Sunday, January 22, 2012

Today, I went looking for something I suspected to be in my print journal from 1996 and was saddened to remember the 1995-96 volume was the one that was stolen in Mississippi (who steals a backpack in front of a church from kids on a Habitat for Humanity build?). I remember being devastated, not because I lost anything of financial value (I probably had 5 bucks in my wallet) but because I lost everything else: a sheaf of poems from the workshop I was in that spring, notes on my senior seminar paper on Paradise Lost, a couple good mix cassettes & my cheapo walkman, my favorite hairbrush, and most importantly the mead composition book that was nearly filled from a previous years journal writing. It's always felt like a gap in my memory. A hole in my life into which an an entire year vanished..

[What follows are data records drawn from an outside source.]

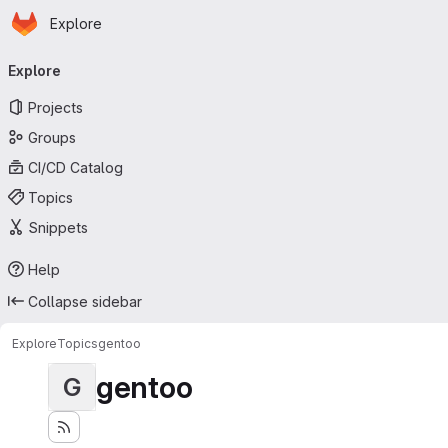
Homepage
Skip to main content
Explore
Primary navigation
Explore
Projects
Groups
CI/CD Catalog
Topics
Snippets
Help
Collapse sidebar
Explore
Topics
gentoo
gentoo
G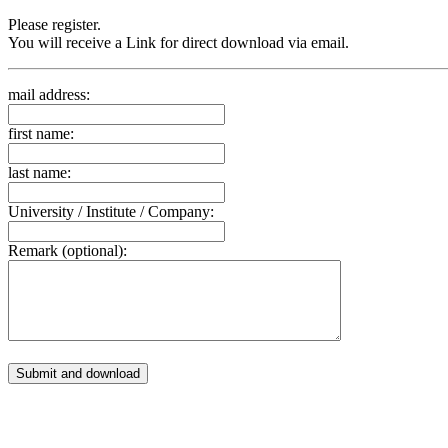
Please register.
You will receive a Link for direct download via email.
mail address:
first name:
last name:
University / Institute / Company:
Remark (optional):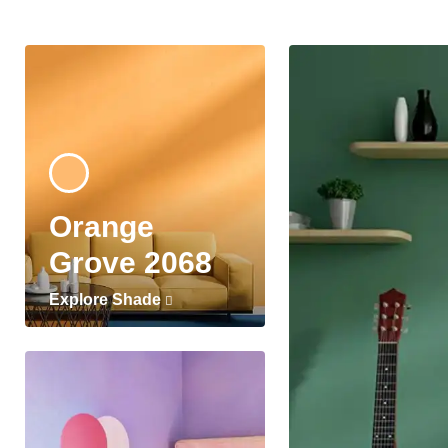
Orange
Grove 2068
Explore Shade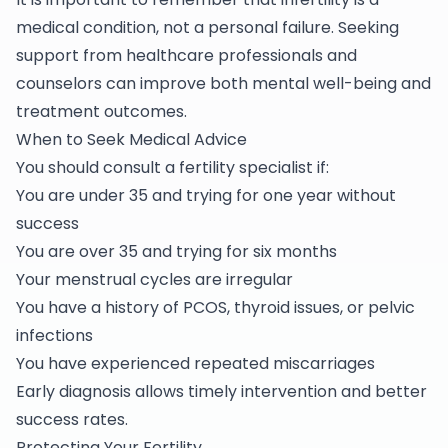
medical condition, not a personal failure. Seeking
support from healthcare professionals and
counselors can improve both mental well-being and
treatment outcomes.
When to Seek Medical Advice
You should consult a fertility specialist if:
You are under 35 and trying for one year without
success
You are over 35 and trying for six months
Your menstrual cycles are irregular
You have a history of PCOS, thyroid issues, or pelvic
infections
You have experienced repeated miscarriages
Early diagnosis allows timely intervention and better
success rates.
Protecting Your Fertility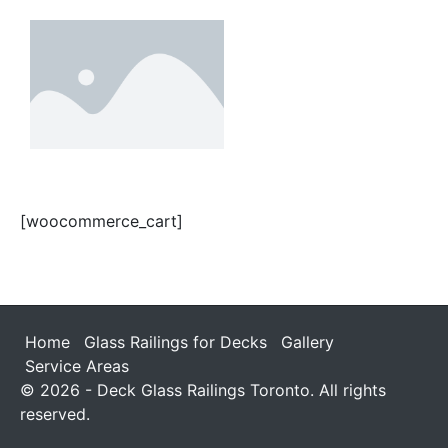
[woocommerce_cart]
Home
Glass Railings for Decks
Gallery
Service Areas
© 2026 - Deck Glass Railings Toronto. All rights
reserved.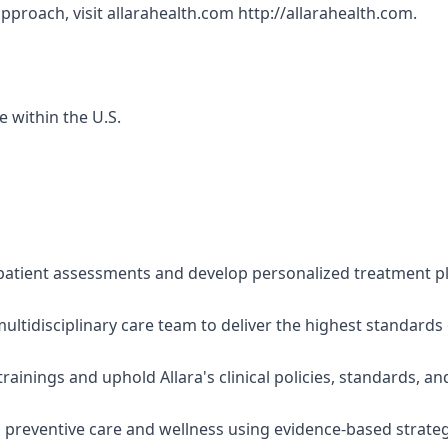
approach, visit allarahealth.com http://allarahealth.com.
e within the U.S.
atient assessments and develop personalized treatment plan
multidisciplinary care team to deliver the highest standards
rainings and uphold Allara's clinical policies, standards, an
n preventive care and wellness using evidence-based strate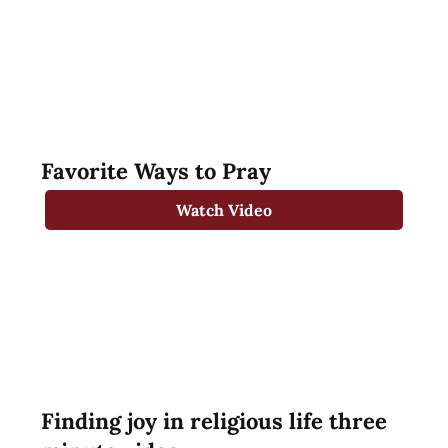
Favorite Ways to Pray
Watch Video
Finding joy in religious life three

Truth be told, I have been documenting everything seriously since I was 19, first in those composition books, later in various blogs and online journals. Even before that, I'd been loosely keeping a diary sine I was 14 (mostly filled with bad poetry and rants about my friends, my mother, my grades, my body). I kept the paper versions up til around the summer of 2003 when I started my xanga journal, then remained there til I moved here to blogger in 2005. Every once in a while I try to compare the difference between those private journals and these public ones, and besides seething and occasional negativity (I was all about this in my 20's, thank god I've mellowed in my thirties)..the things I talk about and document are in a similar vein, things I've written, things I've read, dreamed about, saw. These days, I'm much less insecure, hopefully, than I was there (I hope.)

Regardless, they are a touchstone, something I refer to when I can't remember certain timelines, certain details (much in the way I use this blog and facebook now.) They aren't as accessible as the blog, but I keep them right next to my desk at home in the bottom of the wicker file cabinet next to me. If there was a fire, I would probably want to save them (of course, last month's false alarm had me scrambling and worrying about the cats, not belongings.) On one hand I would never want them destroyed. Sometimes, I hope they are destroyed at least before I die and someone else reads them.

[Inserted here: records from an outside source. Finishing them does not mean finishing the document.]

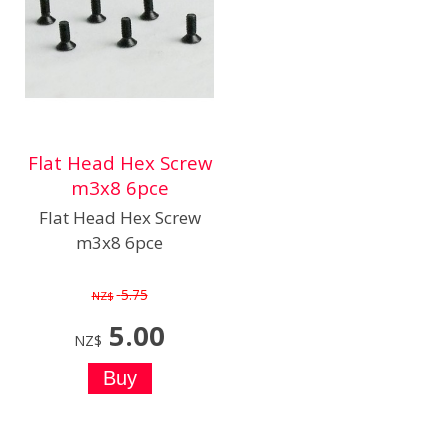
Flat Head Hex Screw
m3x8 6pce
Flat Head Hex Screw
m3x8 6pce
5.75
NZ$
5.00
NZ$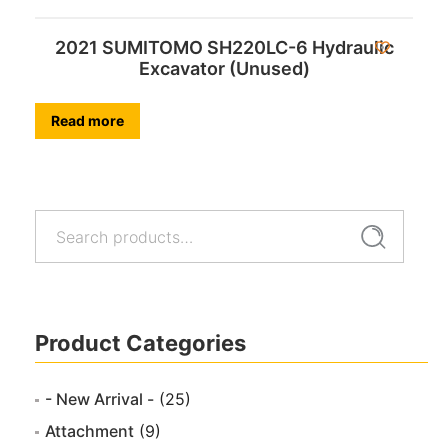
2021 SUMITOMO SH220LC-6 Hydraulic
Excavator (Unused)
Read more
Search
Search
for:
Product Categories
- New Arrival -
(25)
Attachment
(9)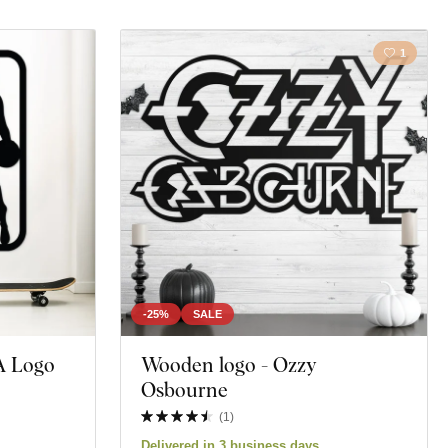
1
-25%
SALE
A Logo
Wooden logo - Ozzy
Osbourne
(
1
)
Delivered in 3 business days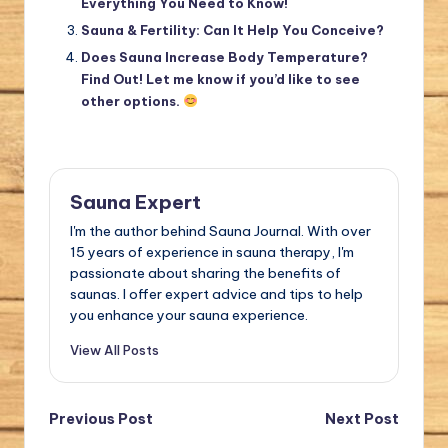
Everything You Need to Know!
Sauna & Fertility: Can It Help You Conceive?
Does Sauna Increase Body Temperature?
Find Out! Let me know if you’d like to see
other options.
Sauna Expert
I'm the author behind Sauna Journal. With over
15 years of experience in sauna therapy, I'm
passionate about sharing the benefits of
saunas. I offer expert advice and tips to help
you enhance your sauna experience.
View All Posts
Post
Previous Post
Next Post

Somewhere in my belongings (though I am hard pressed to remember where at the moment-possibly the trunk still in my parent's basement) I have a little pink journal that belonged to my paternal grandmother. There were actually two, one was in pieces, the other was still bound. I've since used the trashed one in art pieces, but the pink one remains intact, and it chronicles the day to day in list form mostly the things she ate for breakfast, the people who visited, store shopping trips. All very mundane, but in some ways fascinating, especially since she's the grandmother I only have flashes of before she died when I was six. The journal fell to my father along with photos, report cards, class pictures, and the other detritus of her life after my step-grandfather died years later. Her scribblings are pretty level headed, devoted only to fact, and not much to opinion or commentary and are therefore far less embarrassing than my own. Should I ever have grand children, I probably wouldn't want them reading my journals (which in some ways makes me wonder if she would mind me reading

Regardless, and more on track, the details aren't there from that year of my life, only what's left in my memory, the journal missing, probably having been tossed along with the rest of the stuff in a trashcan in Starksville after the thief discovered there was only a wad of dollar bills and no credit cards in the wallet. Or worse, maybe he put on the headphones, rocked out to Tori Amos and 10,000 maniacs, and read the whole thing. Yikes.